Alors étudiant en médecine, Robert Delpire se lance dans l’édition à 23 ans, avec la revue Neuf (premier numéro en 1950). D’abord destinée aux médecins, la revue, sous sa direction, devient rapidement une revue artistique ; il y publie notamment Robert Doisneau, Breton, Capa, Picasso, Sartre, et Henri Cartier-Bresson. «On dit quelquefois que j’ai découvert Cartier-Bresson. Surtout pas. Il avait déjà publié. Je suis allé vers lui, on a tout de suite sympathisé, il est resté un de mes grands amis. J’ai fait pour lui toutes les expositions que je pouvais faire, je ne sais plus combien, et publié une quinzaine de ses livres».
Premier titre de la collection créée par Robert Delpire et publiée par le Centre national de la photographie en 1982. Suite à un numéro spécial sur Brassai paru dans Neuf, il publie une monographie sur cet artiste, suivie d’une autre sur Werner Bischof, et en 1958, il est le premier à publier le mythique «Les Américains» du photographe suisse Robert Frank. «Le travail de l’éditeur, c’est de valoriser le travail des autres,» dit Robert Delpire, «un travail non seulement d’équipe, mais de connivence. Je n’ai jamais publié quelqu’un qui ne m’intéressait pas».
Il publie une série des monographies importantes, dont Tokyo de William Klein et Exils de Josef Koudelka, ainsi que Carnets de route de Werner Bishof ou la collection «Maestro», dont les célèbres Henri Cartier-Bresson Photographe ou Etienne-Jules Marey Chronophotographe. Robert Delpire a produit également un certain nombre de films dont Qui êtes-vous Polly Magoo, de William Klein, prix Jean Vigo en 1967: «pas de plan de carrière, juste des coups de coeur», raconte-t-il. Parallèlement, pour aider au financement de ses projets, Robert Delpire crée une agence de publicité qui comptera jusqu’à 140 employés, et qui, pendant quinze ans, réalise des campagnes célèbres comme celle de Sarah Moon pour Cacharel, ou celles pour Citroën et L’Oréal.

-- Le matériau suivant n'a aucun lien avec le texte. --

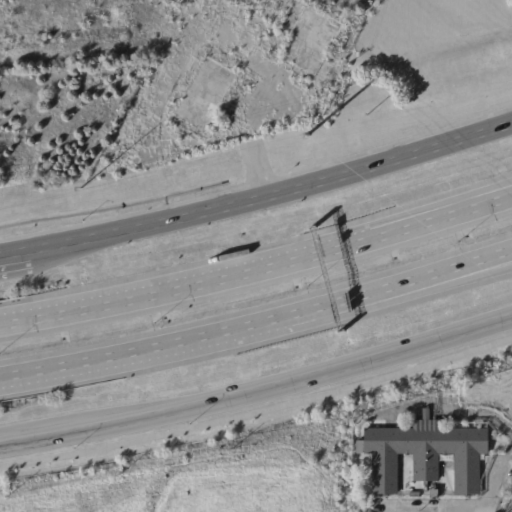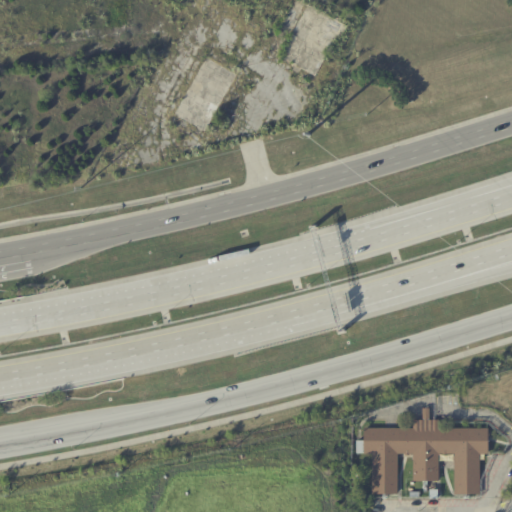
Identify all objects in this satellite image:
road: (271, 188)
road: (492, 195)
road: (492, 198)
road: (14, 249)
road: (488, 259)
road: (488, 262)
road: (239, 274)
road: (233, 328)
road: (269, 387)
road: (258, 410)
road: (479, 414)
road: (11, 439)
building: (424, 454)
building: (423, 455)
road: (493, 488)
building: (414, 495)
building: (433, 496)
road: (496, 509)
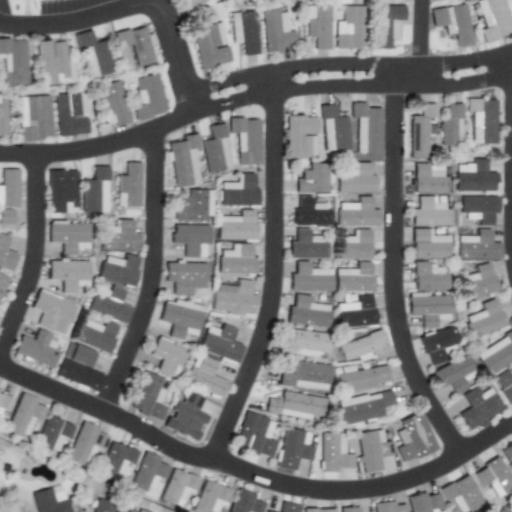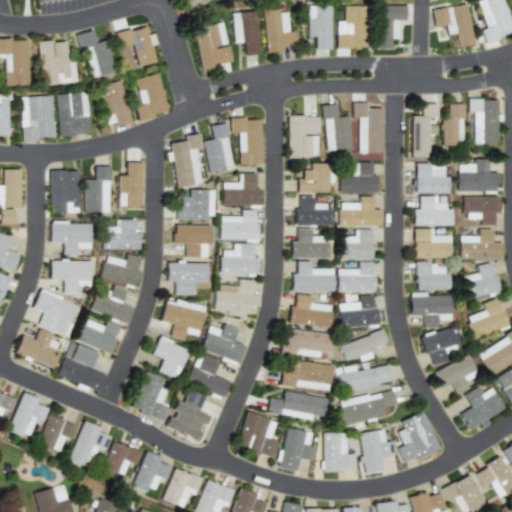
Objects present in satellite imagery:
building: (511, 5)
road: (129, 6)
road: (3, 12)
building: (491, 19)
building: (450, 22)
building: (384, 24)
building: (316, 25)
building: (348, 28)
building: (275, 30)
road: (422, 30)
building: (243, 31)
building: (208, 45)
building: (130, 47)
building: (90, 55)
road: (347, 60)
building: (11, 62)
building: (50, 62)
road: (507, 64)
road: (351, 91)
building: (146, 96)
building: (68, 113)
building: (2, 115)
building: (32, 117)
building: (481, 120)
building: (450, 124)
building: (366, 127)
building: (332, 129)
building: (420, 130)
building: (300, 136)
building: (245, 140)
road: (102, 147)
building: (215, 150)
building: (183, 160)
building: (473, 176)
building: (427, 178)
building: (311, 179)
building: (355, 179)
building: (128, 185)
building: (8, 187)
building: (60, 191)
building: (94, 191)
building: (238, 191)
building: (193, 205)
building: (478, 208)
building: (309, 212)
building: (428, 212)
building: (356, 213)
building: (5, 216)
building: (235, 226)
building: (117, 235)
building: (67, 236)
building: (190, 238)
building: (427, 244)
building: (305, 245)
building: (353, 245)
building: (477, 246)
building: (5, 255)
road: (34, 256)
building: (235, 260)
road: (395, 265)
road: (275, 268)
building: (117, 269)
building: (66, 274)
road: (152, 276)
building: (184, 276)
building: (427, 276)
building: (308, 278)
building: (353, 278)
building: (1, 280)
building: (477, 281)
building: (233, 298)
building: (108, 303)
building: (427, 308)
building: (50, 311)
building: (305, 312)
building: (354, 312)
building: (180, 318)
building: (484, 319)
building: (95, 334)
building: (301, 342)
building: (219, 343)
building: (360, 344)
building: (436, 344)
building: (35, 348)
building: (495, 353)
building: (167, 357)
building: (77, 367)
building: (452, 374)
building: (203, 375)
building: (304, 375)
building: (360, 377)
building: (504, 384)
building: (147, 396)
building: (4, 402)
building: (294, 405)
building: (362, 406)
building: (477, 406)
building: (22, 415)
building: (185, 416)
building: (51, 433)
building: (254, 435)
building: (412, 437)
building: (84, 444)
building: (292, 448)
building: (370, 449)
building: (333, 452)
building: (507, 455)
building: (116, 458)
building: (2, 467)
building: (147, 472)
road: (254, 473)
building: (492, 476)
building: (177, 487)
building: (460, 493)
building: (209, 497)
building: (46, 502)
building: (46, 502)
building: (243, 502)
building: (423, 502)
building: (100, 505)
building: (100, 506)
building: (286, 507)
building: (387, 507)
building: (16, 509)
building: (347, 509)
building: (137, 510)
building: (138, 510)
building: (317, 510)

Après la vente de son agence, il ouvre Idéodis, studio de création et édition. Ce studio est toujours en activité, et Robert Delpire, à 83 ans, y poursuit son travail d’éditeur, de commissaire d’expositions, et de producteur de films. Cet infatigable amateur d’images est aussi à l’origine du renouvellement graphique et thématique de l’album pour enfants. Premier éditeur français de Max et les Maximonstres de Maurice Sendak en 1967, il invente en quelques titres, à travers les collections «Dix sur dix», «Actibom» et «Multibom», une nouvelle manière de concevoir la culture visuelle de l’enfance.
Robert Delpire a également fait des contributions importantes à la photographie sociale, avec le supplément photo créé pour Le Nouvel Observateur dans les années 80. En 1981, Jack Lang, devenu ministre de la culture, souhaite offrir à la photographie des structures jusque-là inexistantes. Il crée en 1982 le Centre national de la Photographie (Cnp) et nomme Robert Delpire à sa tête, un poste qu’il occupera pendant quinze ans. Ce seront des expositions dans l’enceinte monumentale du Palais de Tokyo et surtout le lancement d’une collection, «Photo Poche», petits livres noirs accessibles au grand public, qui compte aujourd’hui 150 titres. Avec les artistes classiques, historiques et incontournables, la collection constitue une sorte d’encyclopédie de la photographie où se croisent Cartier-Bresson, Araki, Nadar et Marey. Aujourd’hui, cette collection se complète avec la collection «Poche illustrateur». Selon Robert Delpire, «les illustrateurs sont tout aussi importants que les photographes dans l’évolution de l’art visuel».